Task 1: Unseen Perturbations

Task Overview

In Task 1, models are trained on a subset of perturbations and tested on their ability to predict responses to completely unseen perturbations. This represents a critical real-world scenario where researchers need to predict the effects of new drugs or genetic modifications.

Key Challenges:

Generalization: Models must learn transferable patterns from seen perturbations
Effect Size Dependency: Performance varies significantly with perturbation magnitude
Cell Type Specificity: Responses can be highly context-dependent

Evaluation Metrics:

Pearson Correlation
R-squared
Mean Squared Error (MSE)
Mean Absolute Error (MAE)
Cosine Similarity

Figure 2: Task 1 performance results showing model comparison across different metrics and effect sizes

Performance Results

Best R²

GEARS
R² = 0.866 average

Best DE Recovery

PerturbNet
56% DE overlap accuracy (paper)

Best Delta Accuracy

Biolord
83.9% direction accuracy

Interactive Performance Visualizations

Delta Performance

Pearson Correlation Delta vs Delta Agreement Accuracy

Key Insights

Effect Size Matters

Performance strongly correlates with perturbation effect size.
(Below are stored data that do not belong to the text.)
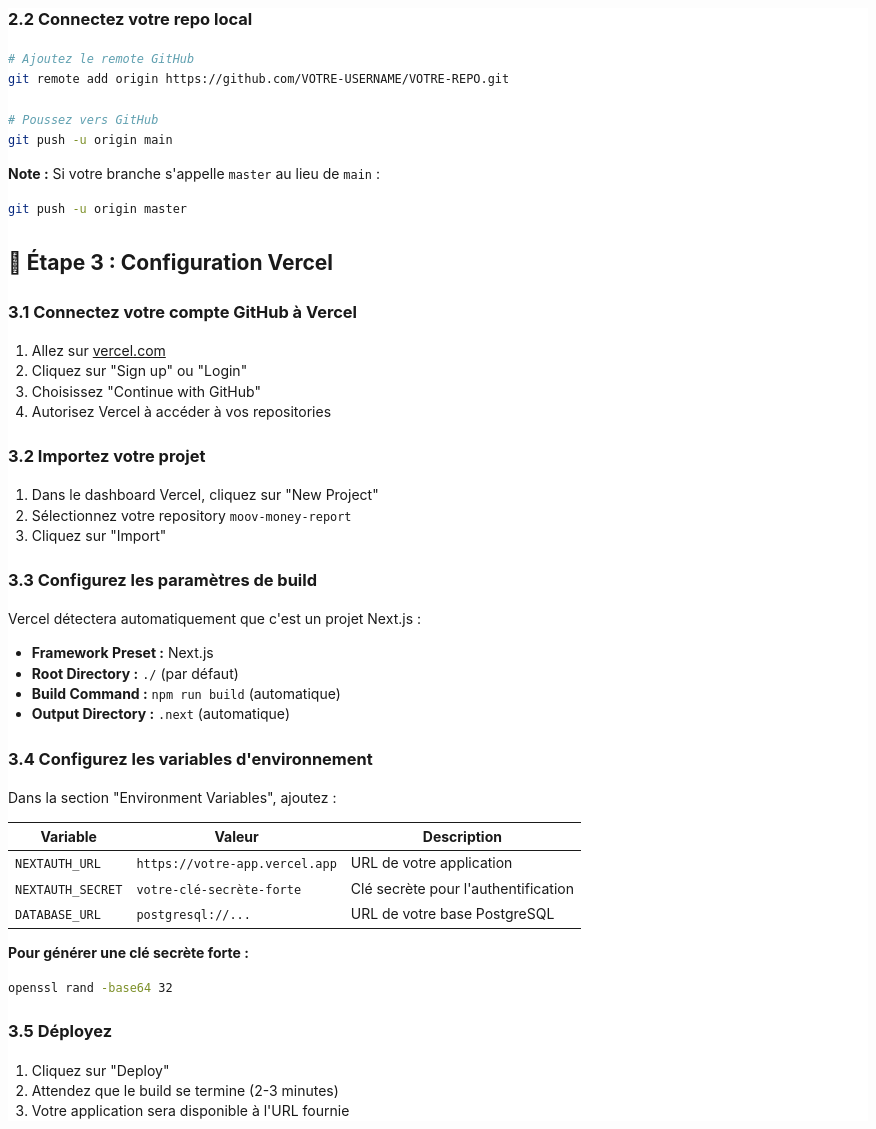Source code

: ### 2.2 Connectez votre repo local
```bash
# Ajoutez le remote GitHub
git remote add origin https://github.com/VOTRE-USERNAME/VOTRE-REPO.git

# Poussez vers GitHub
git push -u origin main
```

**Note :** Si votre branche s'appelle `master` au lieu de `main` :
```bash
git push -u origin master
```

## 🚀 Étape 3 : Configuration Vercel

### 3.1 Connectez votre compte GitHub à Vercel
1. Allez sur [vercel.com](https://vercel.com)
2. Cliquez sur "Sign up" ou "Login"
3. Choisissez "Continue with GitHub"
4. Autorisez Vercel à accéder à vos repositories

### 3.2 Importez votre projet
1. Dans le dashboard Vercel, cliquez sur "New Project"
2. Sélectionnez votre repository `moov-money-report`
3. Cliquez sur "Import"

### 3.3 Configurez les paramètres de build
Vercel détectera automatiquement que c'est un projet Next.js :
- **Framework Preset :** Next.js
- **Root Directory :** `./` (par défaut)
- **Build Command :** `npm run build` (automatique)
- **Output Directory :** `.next` (automatique)

### 3.4 Configurez les variables d'environnement
Dans la section "Environment Variables", ajoutez :

| Variable | Valeur | Description |
|----------|--------|-------------|
| `NEXTAUTH_URL` | `https://votre-app.vercel.app` | URL de votre application |
| `NEXTAUTH_SECRET` | `votre-clé-secrète-forte` | Clé secrète pour l'authentification |
| `DATABASE_URL` | `postgresql://...` | URL de votre base PostgreSQL |

**Pour générer une clé secrète forte :**
```bash
openssl rand -base64 32
```

### 3.5 Déployez
1. Cliquez sur "Deploy"
2. Attendez que le build se termine (2-3 minutes)
3. Votre application sera disponible à l'URL fournie
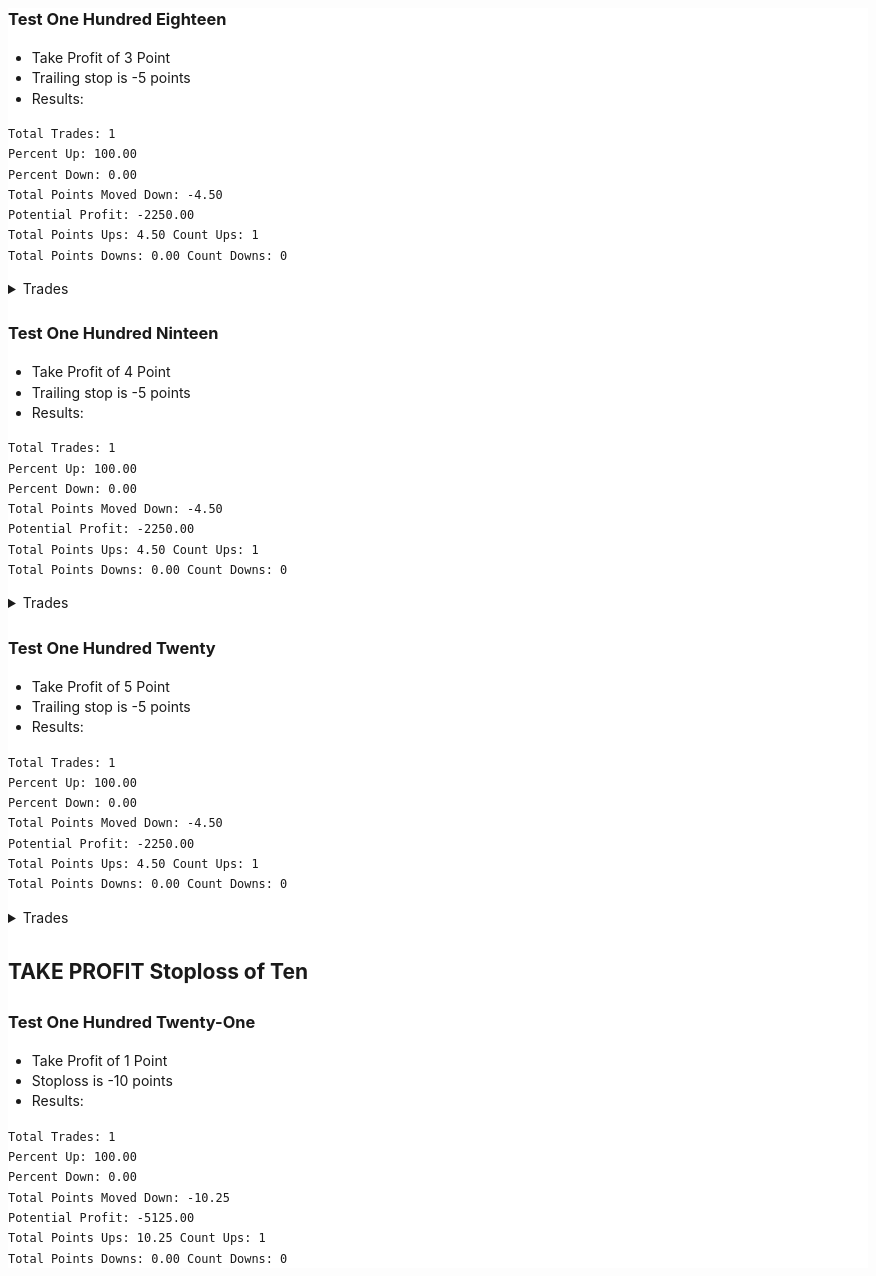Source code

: ### Test One Hundred Eighteen
* Take Profit of 3 Point
* Trailing stop is -5 points
* Results:
```
Total Trades: 1
Percent Up: 100.00
Percent Down: 0.00
Total Points Moved Down: -4.50
Potential Profit: -2250.00
Total Points Ups: 4.50 Count Ups: 1
Total Points Downs: 0.00 Count Downs: 0
```

<details><summary>Trades</summary></details>

### Test One Hundred Ninteen
* Take Profit of 4 Point
* Trailing stop is -5 points
* Results:
```
Total Trades: 1
Percent Up: 100.00
Percent Down: 0.00
Total Points Moved Down: -4.50
Potential Profit: -2250.00
Total Points Ups: 4.50 Count Ups: 1
Total Points Downs: 0.00 Count Downs: 0
```

<details><summary>Trades</summary></details>

### Test One Hundred Twenty
* Take Profit of 5 Point
* Trailing stop is -5 points
* Results:
```
Total Trades: 1
Percent Up: 100.00
Percent Down: 0.00
Total Points Moved Down: -4.50
Potential Profit: -2250.00
Total Points Ups: 4.50 Count Ups: 1
Total Points Downs: 0.00 Count Downs: 0
```

<details><summary>Trades</summary></details>

## TAKE PROFIT Stoploss of Ten

### Test One Hundred Twenty-One
* Take Profit of 1 Point
* Stoploss is -10 points
* Results:
```
Total Trades: 1
Percent Up: 100.00
Percent Down: 0.00
Total Points Moved Down: -10.25
Potential Profit: -5125.00
Total Points Ups: 10.25 Count Ups: 1
Total Points Downs: 0.00 Count Downs: 0
```
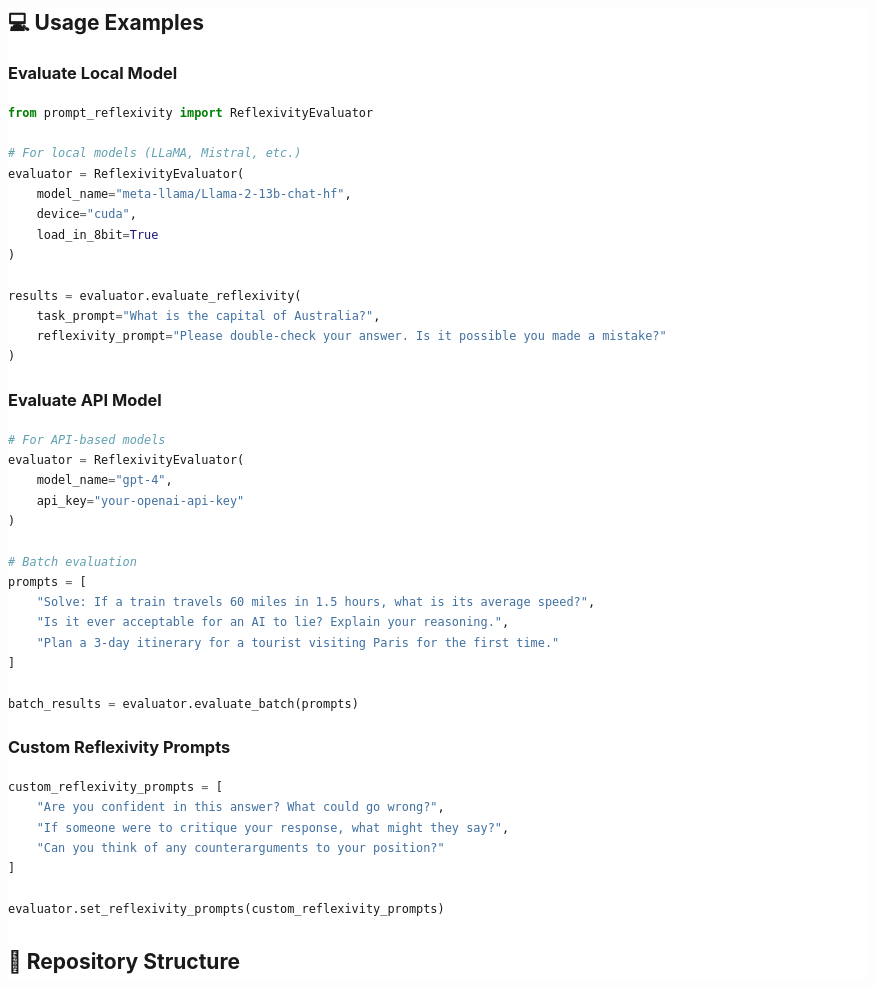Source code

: ## 💻 Usage Examples

### Evaluate Local Model

```python
from prompt_reflexivity import ReflexivityEvaluator

# For local models (LLaMA, Mistral, etc.)
evaluator = ReflexivityEvaluator(
    model_name="meta-llama/Llama-2-13b-chat-hf",
    device="cuda",
    load_in_8bit=True
)

results = evaluator.evaluate_reflexivity(
    task_prompt="What is the capital of Australia?",
    reflexivity_prompt="Please double-check your answer. Is it possible you made a mistake?"
)
```

### Evaluate API Model

```python
# For API-based models
evaluator = ReflexivityEvaluator(
    model_name="gpt-4",
    api_key="your-openai-api-key"
)

# Batch evaluation
prompts = [
    "Solve: If a train travels 60 miles in 1.5 hours, what is its average speed?",
    "Is it ever acceptable for an AI to lie? Explain your reasoning.",
    "Plan a 3-day itinerary for a tourist visiting Paris for the first time."
]

batch_results = evaluator.evaluate_batch(prompts)
```

### Custom Reflexivity Prompts

```python
custom_reflexivity_prompts = [
    "Are you confident in this answer? What could go wrong?",
    "If someone were to critique your response, what might they say?",
    "Can you think of any counterarguments to your position?"
]

evaluator.set_reflexivity_prompts(custom_reflexivity_prompts)
```

## 📁 Repository Structure
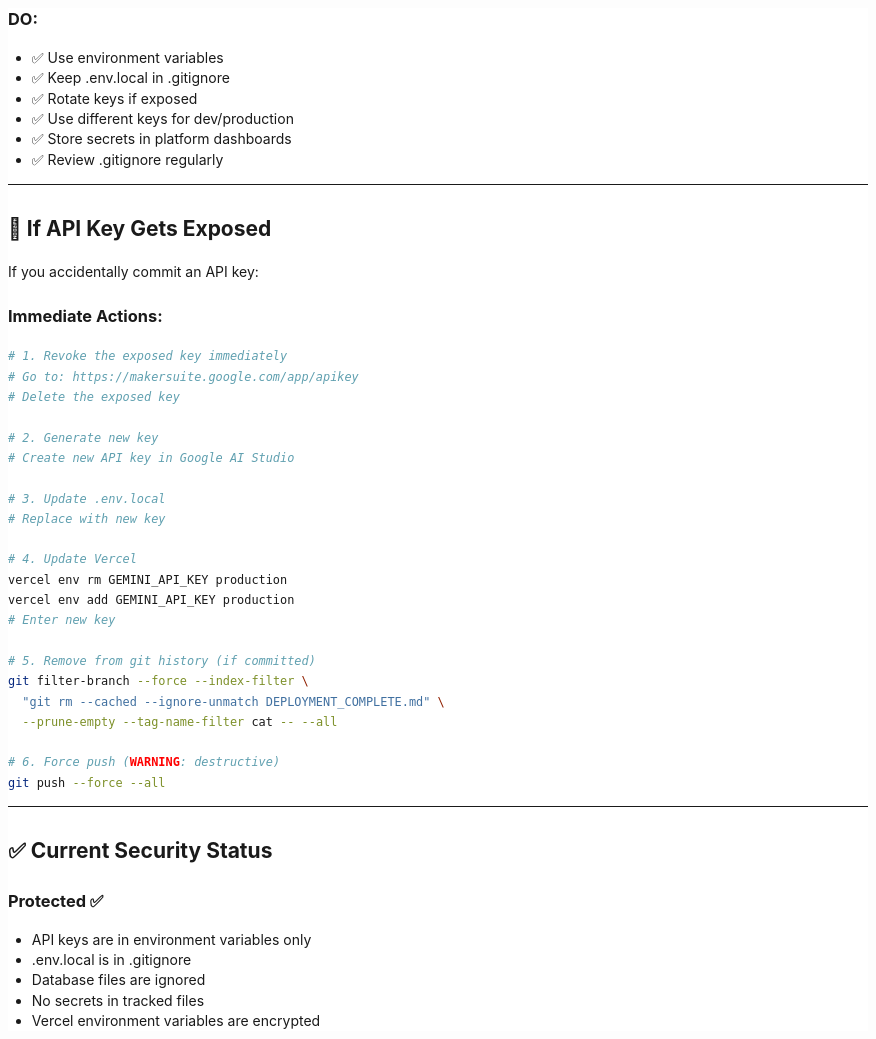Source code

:### DO:
- ✅ Use environment variables
- ✅ Keep .env.local in .gitignore
- ✅ Rotate keys if exposed
- ✅ Use different keys for dev/production
- ✅ Store secrets in platform dashboards
- ✅ Review .gitignore regularly

---

## 🔄 If API Key Gets Exposed

If you accidentally commit an API key:

### Immediate Actions:
```bash
# 1. Revoke the exposed key immediately
# Go to: https://makersuite.google.com/app/apikey
# Delete the exposed key

# 2. Generate new key
# Create new API key in Google AI Studio

# 3. Update .env.local
# Replace with new key

# 4. Update Vercel
vercel env rm GEMINI_API_KEY production
vercel env add GEMINI_API_KEY production
# Enter new key

# 5. Remove from git history (if committed)
git filter-branch --force --index-filter \
  "git rm --cached --ignore-unmatch DEPLOYMENT_COMPLETE.md" \
  --prune-empty --tag-name-filter cat -- --all

# 6. Force push (WARNING: destructive)
git push --force --all
```

---

## ✅ Current Security Status

### Protected ✅
- API keys are in environment variables only
- .env.local is in .gitignore
- Database files are ignored
- No secrets in tracked files
- Vercel environment variables are encrypted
Stronger perturbations are easier to predict accurately.

Model Architecture Impact

Graph-based models (GEARS, PerturbNet) show superior performance compared to simpler baselines.

Dataset Variability

Performance varies significantly across different datasets, highlighting the importance of dataset characteristics.

Metric Consistency

Models that perform well on correlation metrics often struggle with absolute error measures.